Riguardo la questione degli 800 esuberi l’azienda ha escluso che si tratti di licenziamenti, anche se non ha chiarito se pensa a prepensionamenti o ad altro. Aspetto delicato che riflette l’incertezza della situazione politica nazionale, perché gli ammortizzatori sociali, previsti in stato di crisi secondo la legge fondamentale dell’editoria n. 416 del 1981, dal 2009 sono a carico dello Stato che mette a disposizione un Fondo statale per i prepensionamenti dei giornalisti, con un budget di 20 milioni di euro l’anno. Ma al momento la Fnsi (Federazione Nazionale Stampa Italiana) ha invitato i Cdr delle diverse redazioni a non firmare nessun tipo di accordo, perché pare che i soldi siano finiti.

Di altra natura è la questione cessione periodici. Sono 10 le testate del gruppo Rcs su cui l’amministratore delegato Jovane sta valutando l’ipotesi di vendita o chiusura: A, Brava Casa, Astra, Max, Ok Salute, l’Europeo, Visto, Novella 2000, Yacht & Sail e il polo dell’enigmistica. Anche qui c’è stata, ovviamente, una dura reazione del Cdr della divisione periodici che, definendo antisindacale il comportamento assunto dall’azienda, ha chiesto e ottenuto l’apertura di tavoli negoziali con l’ad Jovane per evitare la vendita.

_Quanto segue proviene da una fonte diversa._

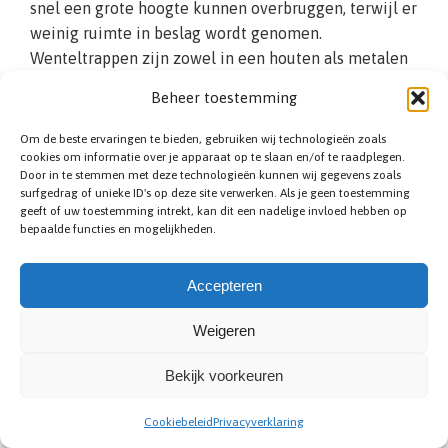
snel een grote hoogte kunnen overbruggen, terwijl er
weinig ruimte in beslag wordt genomen.
Wenteltrappen zijn zowel in een houten als metalen
variant verkrijgbaar. Daarnaast is het in overleg
Beheer toestemming
mogelijk om natuursteen of beton als basisproduct te
kiezen. Bij de wenteltrappen die wij aanbieden zit
Om de beste ervaringen te bieden, gebruiken wij technologieën zoals
over het algemeen aan beide zijden een trapleuning,
cookies om informatie over je apparaat op te slaan en/of te raadplegen.
Door in te stemmen met deze technologieën kunnen wij gegevens zoals
zodat u altijd veilig ondersteund naar boven en
surfgedrag of unieke ID's op deze site verwerken. Als je geen toestemming
beneden kunt.
geeft of uw toestemming intrekt, kan dit een nadelige invloed hebben op
bepaalde functies en mogelijkheden.
Accepteren
Weigeren
Bekijk voorkeuren
Bespaar ruimte met een spiltrap
Cookiebeleid
Privacyverklaring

“La cessione – spiega al Ducato Marco Persico, membro del Cdr Periodici – è antisindacale perché viola gli accordi presi, con l’attivazione dello stato di crisi, tra azienda e Cdr”. Accordi che furono siglati in seguito al fallimentare tentativo di vendita che Rcs mise in atto nel 2010  per otto testate, tra cui quattro (Astra, Max, Ok Salute e Novella 2000) rimesse in discussione anche adesso. All’epoca l’amministratore delegato era Antonello Perricone e fu con lui che la delegazione sindacale siglò gli accordi per l’attivazione dello stato di crisi, in vigore dal 20 gennaio 2012 al 15 febbraio 2014, come impulso ad un piano di riorganizzazione alternativo alle dismissioni.

Negli incontri di questi ultimi giorni, “l’azienda – afferma Persico – ha confermato l’intenzione di verificare la possibilità di vendere le 10 testate, ma si è detta disponibile a esaminare ogni proposta alternativa alla cessione. Noi pensiamo che la fase vada affrontata in un altro modo, senza mettere a rischio il valore di un patrimonio professionale enorme con operazioni di vendita dall’orizzonte discutibile. Parliamo sempre di 10 testate che costituiscono il 18-20% del fatturato dell’azienda e impiegano oltre 100 giornalisti”.

Le trattative ufficiali tra azienda e Comitati di redazione riprenderanno solo dopo il consiglio di amministrazione del 27 marzo. Giuseppe Sarcina ha confermato la possibilità di uno sciopero qualora le aspettative di una ricapitalizzazione da parte degli azionisti venissero disattese, mentre Marco Persico spera che dai tavoli negoziali di questa settimana si possa arrivare ad una soluzione più equilibrata. Abbiamo anche provato a contattare Pietro Scott Jovane, ma l’azienda in questa fase non rilascia dichiarazioni.